[Stored data entries]
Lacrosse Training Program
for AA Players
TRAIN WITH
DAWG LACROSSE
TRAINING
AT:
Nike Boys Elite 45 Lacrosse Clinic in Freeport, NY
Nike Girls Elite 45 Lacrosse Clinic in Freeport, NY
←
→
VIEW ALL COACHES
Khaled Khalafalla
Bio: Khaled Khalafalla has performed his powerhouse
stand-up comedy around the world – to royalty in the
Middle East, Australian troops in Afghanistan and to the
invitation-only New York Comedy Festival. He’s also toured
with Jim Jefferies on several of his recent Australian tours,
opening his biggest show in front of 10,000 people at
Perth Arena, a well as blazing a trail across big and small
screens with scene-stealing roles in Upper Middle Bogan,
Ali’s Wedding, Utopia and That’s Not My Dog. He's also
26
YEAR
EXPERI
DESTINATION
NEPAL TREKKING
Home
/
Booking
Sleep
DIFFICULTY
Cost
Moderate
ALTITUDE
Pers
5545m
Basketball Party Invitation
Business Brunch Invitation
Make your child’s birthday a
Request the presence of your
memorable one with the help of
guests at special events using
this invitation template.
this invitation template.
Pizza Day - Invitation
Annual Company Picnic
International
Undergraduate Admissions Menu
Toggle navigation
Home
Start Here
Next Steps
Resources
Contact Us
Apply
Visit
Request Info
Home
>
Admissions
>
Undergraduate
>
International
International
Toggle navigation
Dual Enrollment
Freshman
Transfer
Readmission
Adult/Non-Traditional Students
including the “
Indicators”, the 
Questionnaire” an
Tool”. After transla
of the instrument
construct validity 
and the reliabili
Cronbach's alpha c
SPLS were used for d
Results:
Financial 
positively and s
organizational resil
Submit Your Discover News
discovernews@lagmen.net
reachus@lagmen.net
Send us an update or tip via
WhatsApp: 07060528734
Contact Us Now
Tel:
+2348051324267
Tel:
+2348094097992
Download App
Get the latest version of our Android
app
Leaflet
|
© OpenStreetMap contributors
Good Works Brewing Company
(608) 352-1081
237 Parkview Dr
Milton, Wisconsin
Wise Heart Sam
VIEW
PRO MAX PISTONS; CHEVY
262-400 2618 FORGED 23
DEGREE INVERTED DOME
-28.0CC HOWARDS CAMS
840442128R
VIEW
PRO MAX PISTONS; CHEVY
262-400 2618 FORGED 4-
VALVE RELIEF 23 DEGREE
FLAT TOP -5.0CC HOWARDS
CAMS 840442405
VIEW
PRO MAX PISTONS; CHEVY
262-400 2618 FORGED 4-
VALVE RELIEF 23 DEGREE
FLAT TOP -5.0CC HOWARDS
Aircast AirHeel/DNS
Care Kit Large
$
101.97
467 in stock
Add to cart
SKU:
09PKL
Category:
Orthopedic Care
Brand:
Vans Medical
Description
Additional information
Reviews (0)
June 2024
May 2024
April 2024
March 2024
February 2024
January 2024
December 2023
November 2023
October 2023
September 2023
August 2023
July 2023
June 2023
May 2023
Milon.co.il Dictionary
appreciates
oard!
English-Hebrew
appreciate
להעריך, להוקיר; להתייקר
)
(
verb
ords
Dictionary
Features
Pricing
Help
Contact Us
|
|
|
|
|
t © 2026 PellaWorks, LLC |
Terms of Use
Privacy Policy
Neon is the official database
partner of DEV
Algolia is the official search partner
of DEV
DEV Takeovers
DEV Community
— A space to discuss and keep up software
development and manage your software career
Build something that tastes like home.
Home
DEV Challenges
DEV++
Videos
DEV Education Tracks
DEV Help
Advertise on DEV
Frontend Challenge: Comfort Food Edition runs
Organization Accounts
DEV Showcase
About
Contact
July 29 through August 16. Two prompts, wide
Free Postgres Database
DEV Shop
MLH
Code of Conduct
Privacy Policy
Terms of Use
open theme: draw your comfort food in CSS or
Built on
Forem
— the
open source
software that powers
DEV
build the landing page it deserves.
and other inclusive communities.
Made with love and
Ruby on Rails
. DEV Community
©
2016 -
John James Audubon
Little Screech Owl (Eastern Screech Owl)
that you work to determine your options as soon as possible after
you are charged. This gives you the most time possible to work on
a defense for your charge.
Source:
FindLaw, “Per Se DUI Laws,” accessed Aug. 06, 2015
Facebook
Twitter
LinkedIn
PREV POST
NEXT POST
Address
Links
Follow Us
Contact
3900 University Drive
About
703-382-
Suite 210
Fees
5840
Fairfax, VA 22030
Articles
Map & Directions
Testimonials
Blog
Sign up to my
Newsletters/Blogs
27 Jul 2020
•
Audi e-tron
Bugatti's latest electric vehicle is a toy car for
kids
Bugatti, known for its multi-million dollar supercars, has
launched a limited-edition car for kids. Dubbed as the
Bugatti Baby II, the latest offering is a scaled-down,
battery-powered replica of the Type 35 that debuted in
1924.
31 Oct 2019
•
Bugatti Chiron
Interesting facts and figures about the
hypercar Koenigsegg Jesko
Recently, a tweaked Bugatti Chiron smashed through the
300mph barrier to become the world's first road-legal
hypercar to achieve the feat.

Aim of the task >> Nothing but the lines from the top of the records down to the line with "screens with scene-stealing" belongs in the answer; repeat them exactly.

Solution to the problem >>
Lacrosse Training Program
for AA Players
TRAIN WITH
DAWG LACROSSE
TRAINING
AT:
Nike Boys Elite 45 Lacrosse Clinic in Freeport, NY
Nike Girls Elite 45 Lacrosse Clinic in Freeport, NY
←
→
VIEW ALL COACHES
Khaled Khalafalla
Bio: Khaled Khalafalla has performed his powerhouse
stand-up comedy around the world – to royalty in the
Middle East, Australian troops in Afghanistan and to the
invitation-only New York Comedy Festival. He’s also toured
with Jim Jefferies on several of his recent Australian tours,
opening his biggest show in front of 10,000 people at
Perth Arena, a well as blazing a trail across big and small
screens with scene-stealing roles in Upper Middle Bogan,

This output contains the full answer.